2. Medical device providers: Medical devices, similarly, should have a cost-neutral effect post-GST rollout (as noted before, the costs have already gone up for imports). Presently, there is a favorable low-VAT regime of 5%. Considering that it is a preferred sector for government, where they are keen to invite private investment to help bridge the gulf between demand and supply, we thus create a world-class medical infrastructure that delivers at competitive cost. This would promote medical tourism and help bring in precious foreign exchange. There is lot of ground to cover, and the industry is at a nascent stage compared to the goalpost it purports to reach. It is therefore most important that, during implementation of GST, interests of this sector are duly protected. The government, while fixing GST rates, should ensure lower rates for medical devices, as this would help to keep overall healthcare costs low. As per economic analysis, there is significant private spending on healthcare (more than 80%), and any increase in a cascading effect of high GST would result in making this dearer to the masses.

It is recommended that this sector should be accorded the status of essential goods and taxed—if not “0%,” then a maximum of 5%.

3. Transactional and transitory provisions: Last but not the least, the government should ensure a seamless transition to the new regime. While some of the issues have been addressed in the recently notified model law, there are various clauses that are still detrimental to healthcare and the medical device industry, a few highlighted below:

i. Products in healthcare have shelf life, and expired products are returned to the manufacturer. Further, the manufacturer issues sample products for trial use by doctors in the best interest of their patients. As per GST law proposed, in the case of obsolescence or destruction of products (expired products, defects, recalled products, etc.) and any free-of-cost (FOC) supplies, the input credit will have to be reversed. This would only lead to increased costs and high rates, which would have a significant financial burden on the industry. There should be no GST on any free-of-cost issues, to avoid the cascading effect and resultant high cost of operations.

ii. Sales return and exchanges. GST credit would be available to sellers against sales returns; however, the twin condition remains of providing exact details of the original invoice against which the product was sold earlier to fix the rate chargeable on return and reversal of credit by the customer. These are onerous requirements for the seller and could lead to GST discredit to companies with multiple channel players in their route to market.

iii. Discounts. Any claims allowed in the trade, other than those offered on invoices, would need exact original invoice details to claim the GST benefit. This needs to be simplified, as it is very difficult to manage for taxpayers.

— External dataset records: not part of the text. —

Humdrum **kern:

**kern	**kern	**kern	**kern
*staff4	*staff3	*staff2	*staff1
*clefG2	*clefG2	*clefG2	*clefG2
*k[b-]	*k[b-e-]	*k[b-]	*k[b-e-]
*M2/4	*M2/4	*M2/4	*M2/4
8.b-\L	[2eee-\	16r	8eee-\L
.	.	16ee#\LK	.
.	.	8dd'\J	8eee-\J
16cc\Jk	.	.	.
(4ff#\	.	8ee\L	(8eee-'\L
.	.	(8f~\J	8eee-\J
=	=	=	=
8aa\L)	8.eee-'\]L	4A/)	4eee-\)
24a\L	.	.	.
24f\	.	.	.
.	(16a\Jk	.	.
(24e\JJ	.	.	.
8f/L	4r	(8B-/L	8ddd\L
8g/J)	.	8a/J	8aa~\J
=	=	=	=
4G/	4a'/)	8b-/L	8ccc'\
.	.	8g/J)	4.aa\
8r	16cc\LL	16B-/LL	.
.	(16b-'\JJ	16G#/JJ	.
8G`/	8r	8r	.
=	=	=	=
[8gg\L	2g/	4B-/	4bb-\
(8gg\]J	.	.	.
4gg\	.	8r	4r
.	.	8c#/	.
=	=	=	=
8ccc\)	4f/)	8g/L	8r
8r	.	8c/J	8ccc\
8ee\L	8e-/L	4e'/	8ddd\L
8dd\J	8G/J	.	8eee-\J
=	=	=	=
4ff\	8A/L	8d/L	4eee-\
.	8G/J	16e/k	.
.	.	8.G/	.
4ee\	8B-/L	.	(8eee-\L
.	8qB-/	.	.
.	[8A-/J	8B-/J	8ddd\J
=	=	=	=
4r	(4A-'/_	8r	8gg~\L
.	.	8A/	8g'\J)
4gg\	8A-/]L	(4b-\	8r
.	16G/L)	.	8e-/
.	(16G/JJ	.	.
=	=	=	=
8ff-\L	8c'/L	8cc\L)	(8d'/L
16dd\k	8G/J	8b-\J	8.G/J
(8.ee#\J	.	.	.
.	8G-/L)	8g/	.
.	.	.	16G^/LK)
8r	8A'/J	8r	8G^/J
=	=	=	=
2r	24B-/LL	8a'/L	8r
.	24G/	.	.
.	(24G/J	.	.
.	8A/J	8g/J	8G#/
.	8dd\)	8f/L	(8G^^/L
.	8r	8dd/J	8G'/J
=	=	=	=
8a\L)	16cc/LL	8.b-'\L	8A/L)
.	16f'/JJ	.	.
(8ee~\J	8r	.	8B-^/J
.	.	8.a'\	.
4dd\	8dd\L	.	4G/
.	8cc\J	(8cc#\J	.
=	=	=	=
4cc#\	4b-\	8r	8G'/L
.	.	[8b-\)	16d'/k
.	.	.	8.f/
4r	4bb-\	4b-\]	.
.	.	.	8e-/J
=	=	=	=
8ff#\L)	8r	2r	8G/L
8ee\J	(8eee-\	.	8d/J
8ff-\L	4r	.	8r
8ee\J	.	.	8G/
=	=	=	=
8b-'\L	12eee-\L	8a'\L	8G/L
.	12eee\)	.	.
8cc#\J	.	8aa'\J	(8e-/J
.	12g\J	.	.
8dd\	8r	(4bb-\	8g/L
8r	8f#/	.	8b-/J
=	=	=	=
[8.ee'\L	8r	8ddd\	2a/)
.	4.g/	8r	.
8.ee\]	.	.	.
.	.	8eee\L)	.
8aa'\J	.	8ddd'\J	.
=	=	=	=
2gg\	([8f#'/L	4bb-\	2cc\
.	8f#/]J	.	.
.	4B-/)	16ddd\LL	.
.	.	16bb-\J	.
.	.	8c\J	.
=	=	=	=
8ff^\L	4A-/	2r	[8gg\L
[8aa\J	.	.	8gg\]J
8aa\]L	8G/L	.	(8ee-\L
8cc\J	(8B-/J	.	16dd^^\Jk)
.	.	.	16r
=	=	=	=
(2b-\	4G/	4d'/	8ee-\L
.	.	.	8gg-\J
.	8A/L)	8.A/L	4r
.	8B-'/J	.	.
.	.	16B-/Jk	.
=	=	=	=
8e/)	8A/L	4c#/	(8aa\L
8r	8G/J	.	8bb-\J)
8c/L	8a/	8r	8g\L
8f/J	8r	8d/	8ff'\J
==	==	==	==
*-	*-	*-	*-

iv. Anti-profiteering measure. The model GST law has introduced an anti-profiteering provision, where a specifically constituted authority would examine cases as to whether a reduction in the tax rate or benefit from input tax credit has been passed commensurately to the prices. This may have wide implications and seems like a quasi-price control mechanism that may lead to unforeseen litigation, cost audits and disputes.

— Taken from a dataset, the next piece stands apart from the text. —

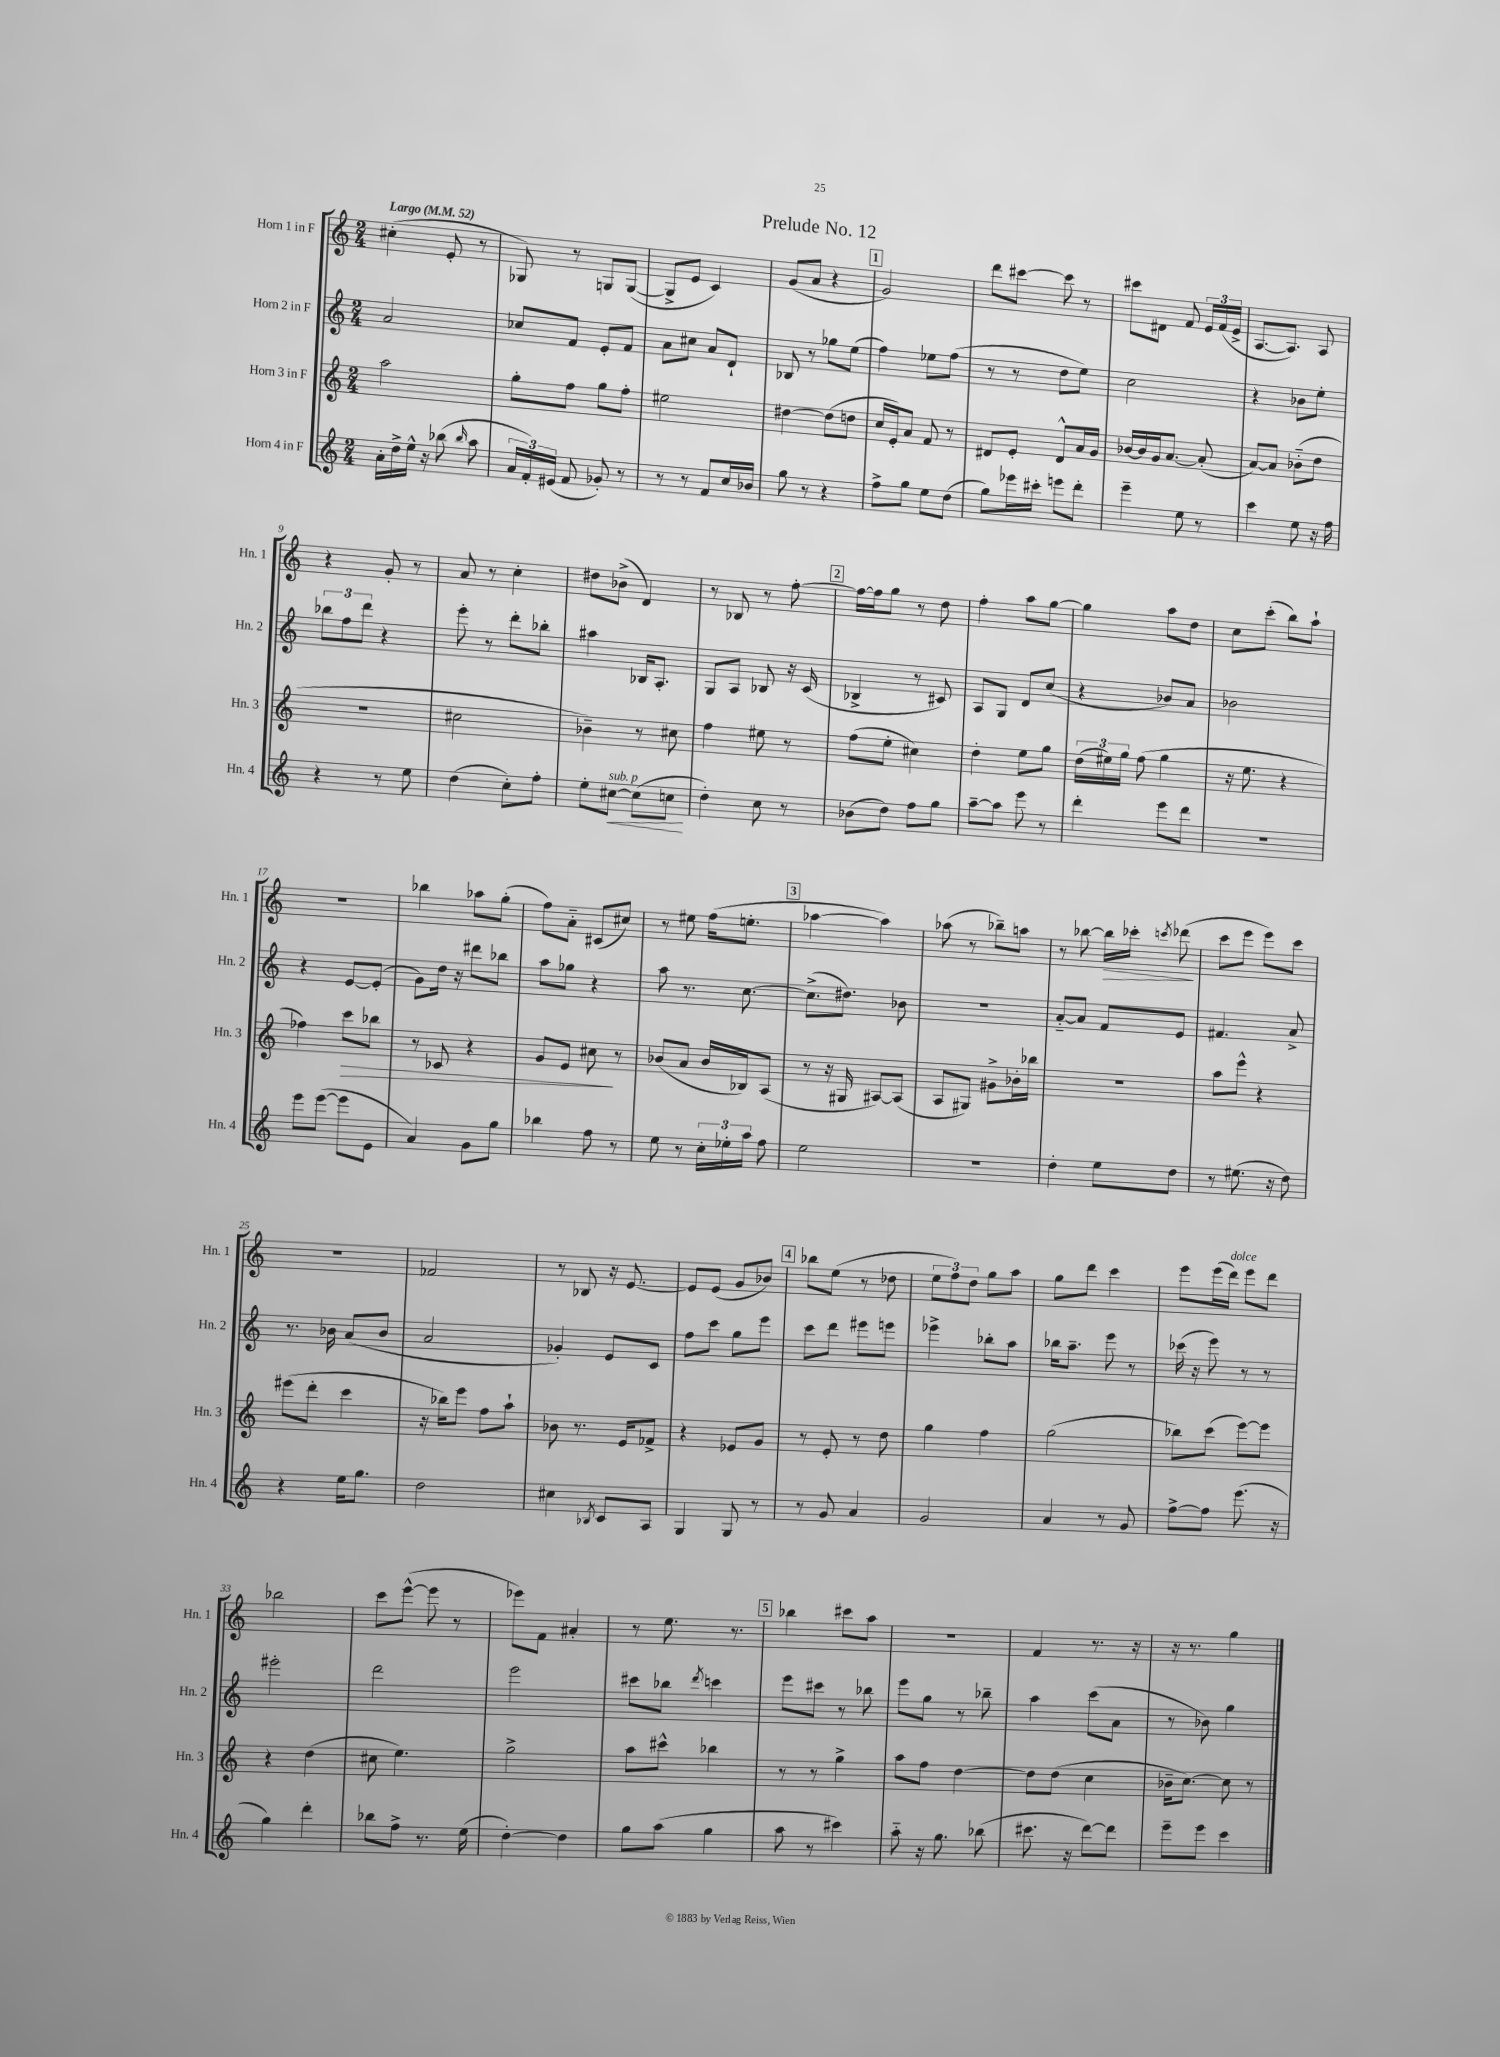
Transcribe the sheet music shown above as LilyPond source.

The private healthcare industry is growing at a robust pace (CAGR of 16.5% up to 2020, as per estimates of Frost and Sullivan, Deloitte and TechSci research) with investments by private, as well as public, players. The government therefore should not do anything that would have the effect of retarding this growth over the long term until the state of India’s healthcare infrastructure is comparable to the best in the world. GST is a welcome move that would catapult India to high-ranking economies of the world and also boost growth and investment. The government should consider industry suggestions while prescribing GST rates and take cautious and gradual moves that would maximize its objectives in the healthcare space to keep the overall patient cost low.